### 出典
________

山猫日記

三浦瑠麗 山猫総研

20世紀の冷戦と21世紀的な冷戦構造(2)イージス・アショア見直しに際して

前回は、急速に形成されつつある米中の「新冷戦」的な構造が、日本の国内政治に与える影響について考えました。現在の日本政治は、国民の圧倒的多数が中国に対して強い不信感を抱いていることを前提としており、「新冷戦」が国内政治に投影されている部分は限定的です。現在の野党には、かつて見られたような非同盟的な発想や米中正三角形論的な発想は希薄であり、新しい時代の現実を反映した与党との差分を示せずにいます。他方で、日本の政治には、いまだに20世紀的な国内冷戦構造をも引きずっているという側面もあります。本日は、そのあたりについて見ていきたいと思います。

対中政策をめぐる構造

「新冷戦」的な現実がしだいに積みあがっていく中で、国内政治にもそれが投影されることとなるのかというのは今後何十年かを見越して大切な視点です。政治は、絶えず複数の複雑な要素によって決まってきます。それは、国際社会や経済社会の構造を踏まえた「コップの構造」が重要な局面もあれば、その中での利害や人間関係などの「コップの中」が重要な局面もあるからです。現在のところは、新冷戦はコップの構造にはさほど影響を与えてはいないと言っていいでしょう。結果的に、日本政治における新冷戦への対応はそれほど政治化されていません。その対立構造が政権与党内の実務的な路線対立に落とし込まれている程度だからです。政党政治というゲームのルールの中では、現在のところ、政治問題化するための要素に欠けているということです。現在の日本の対中政策は、大きく二つの基盤に立脚していると言って良いでしょう。

________

### 依頼事項
A: 新冷戦に関する論考の記述をもとに、次の問いに答えてください。
(i) 現在の日本政治は、国民の圧倒的多数が中国に対してどのような感情を抱いていることを前提としていますか。
(ii) 現在の野党に希薄だとされている発想は何ですか。
(iii) 新冷戦の対立構造は、現在のところ何に落とし込まれている程度だとされていますか。
B: 新冷戦に関する論考を、最後の文の後から書き継いでください。

### 保存データ

________

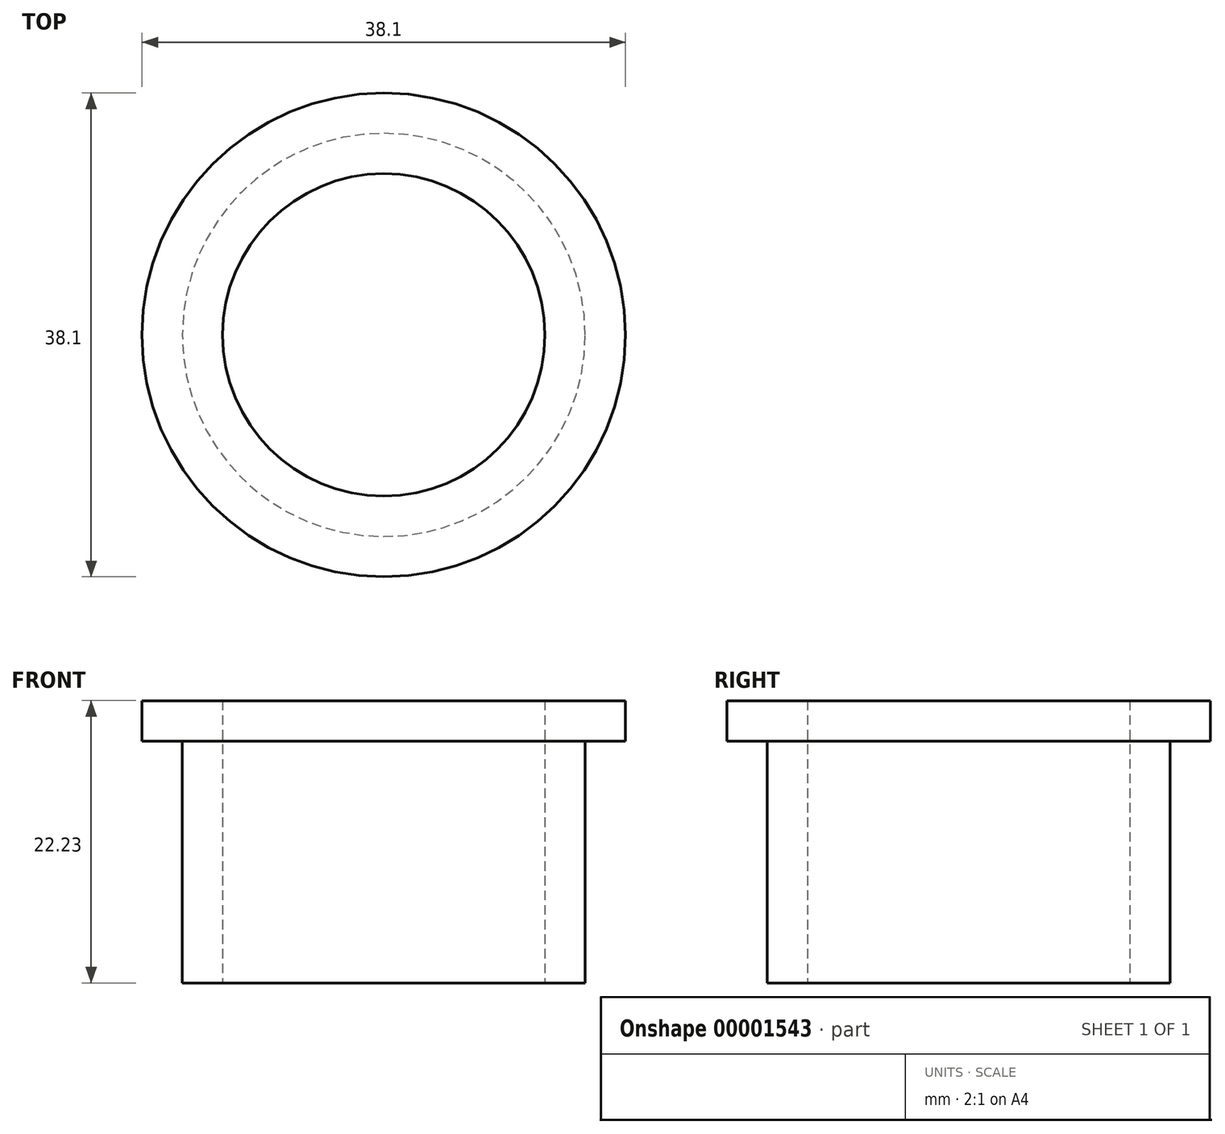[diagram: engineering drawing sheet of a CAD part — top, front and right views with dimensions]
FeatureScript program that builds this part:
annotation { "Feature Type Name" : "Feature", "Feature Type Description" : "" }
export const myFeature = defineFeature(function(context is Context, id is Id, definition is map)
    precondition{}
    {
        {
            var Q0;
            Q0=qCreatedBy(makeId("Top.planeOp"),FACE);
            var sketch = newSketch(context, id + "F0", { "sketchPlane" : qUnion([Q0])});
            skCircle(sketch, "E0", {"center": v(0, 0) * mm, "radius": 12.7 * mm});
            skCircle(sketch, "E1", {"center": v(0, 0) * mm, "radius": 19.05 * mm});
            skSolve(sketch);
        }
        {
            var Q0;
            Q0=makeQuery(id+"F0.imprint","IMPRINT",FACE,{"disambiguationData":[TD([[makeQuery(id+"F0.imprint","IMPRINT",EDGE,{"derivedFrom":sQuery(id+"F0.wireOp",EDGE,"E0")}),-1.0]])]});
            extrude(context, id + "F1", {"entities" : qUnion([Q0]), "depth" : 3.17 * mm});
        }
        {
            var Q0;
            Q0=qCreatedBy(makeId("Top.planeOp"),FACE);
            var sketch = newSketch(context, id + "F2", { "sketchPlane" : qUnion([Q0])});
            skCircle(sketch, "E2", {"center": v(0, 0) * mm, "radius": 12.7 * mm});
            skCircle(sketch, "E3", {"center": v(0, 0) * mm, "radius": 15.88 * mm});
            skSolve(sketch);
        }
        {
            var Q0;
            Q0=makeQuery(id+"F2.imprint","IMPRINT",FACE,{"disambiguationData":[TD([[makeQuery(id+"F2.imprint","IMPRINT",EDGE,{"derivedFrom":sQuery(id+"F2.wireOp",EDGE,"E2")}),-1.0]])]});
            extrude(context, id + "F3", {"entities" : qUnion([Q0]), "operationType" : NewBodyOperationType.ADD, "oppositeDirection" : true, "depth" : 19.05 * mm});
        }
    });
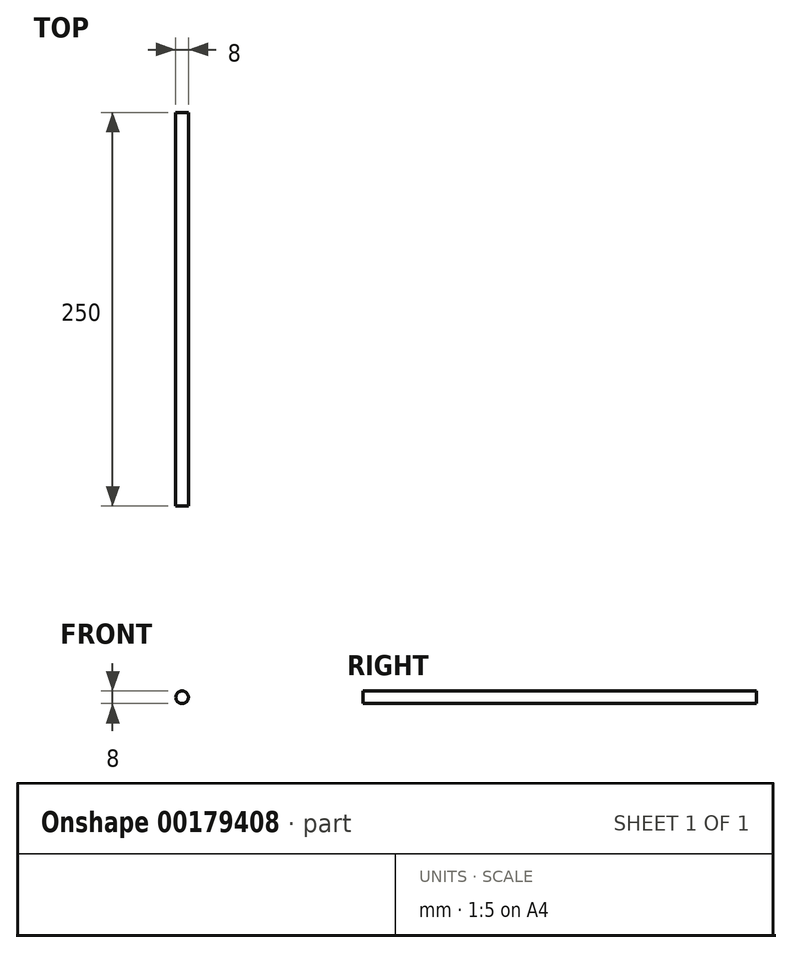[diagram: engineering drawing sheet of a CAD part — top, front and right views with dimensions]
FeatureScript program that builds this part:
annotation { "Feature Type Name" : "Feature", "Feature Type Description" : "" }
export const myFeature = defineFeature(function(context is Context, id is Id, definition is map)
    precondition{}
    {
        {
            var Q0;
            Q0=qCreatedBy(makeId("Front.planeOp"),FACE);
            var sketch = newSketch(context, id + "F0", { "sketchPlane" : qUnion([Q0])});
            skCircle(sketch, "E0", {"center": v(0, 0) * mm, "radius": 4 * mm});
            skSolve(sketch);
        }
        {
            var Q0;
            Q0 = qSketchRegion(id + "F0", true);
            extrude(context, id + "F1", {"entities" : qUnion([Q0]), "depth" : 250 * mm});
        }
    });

________

### 課題別の回答
A:
(i) 強い不信感
(ii) 非同盟的な発想や米中正三角形論的な発想
(iii) 政権与党内の実務的な路線対立

B:
一方には、中国への不信感や脅威感に基づく保守的なイデオロギーが存在します。日本国民全体の反中感情はかつてと比較して大きく高まりました。反中感情は、ナショナリズム的な感情に支えられています。原理的には、中国の人権状況や、権威主義的な政権の特質を背景としたリベラルな反中ということもあり得るでしょう。が、一部野党のポーズにはなっていても、現在のところはそれほど強い浸透力を有するには至っていません。
もう一方には、一定の反中感情と実利とをバランスさせる発想があります。過去10年以上にわたって中国が日本の最大の貿易相手国である現実を踏まえ、経済界は中国経済と強く結びついています。当初は、生産拠点としての中国という位置づけが強かったものの、しだいに市場としての中国、あるいはインバウンド需要の供給元としての中国と、拡大していきました。当然、対中国で利害を持つ層も拡大していきました。日中間の政治問題には、深刻なテーマが多いものの、政治と経済はある程度分離して臨むべきという発想です。
外交を直接的に担っている政権の上層部や外務省内には、上記の二つの考え方の双方が存在します。直近の流れは、習近平国家主席国賓での訪問というイベントに向けて後者の流れが強くなっていました。反中イデオロギーに立脚する立場からは、対コロナをめぐっても中国との往来を早期に遮断すべきとの意見も強かったものの、各国とのバランスに配慮すべきとの立場から慎重な姿勢が取られたのも外交日程が念頭にあったからでしょう。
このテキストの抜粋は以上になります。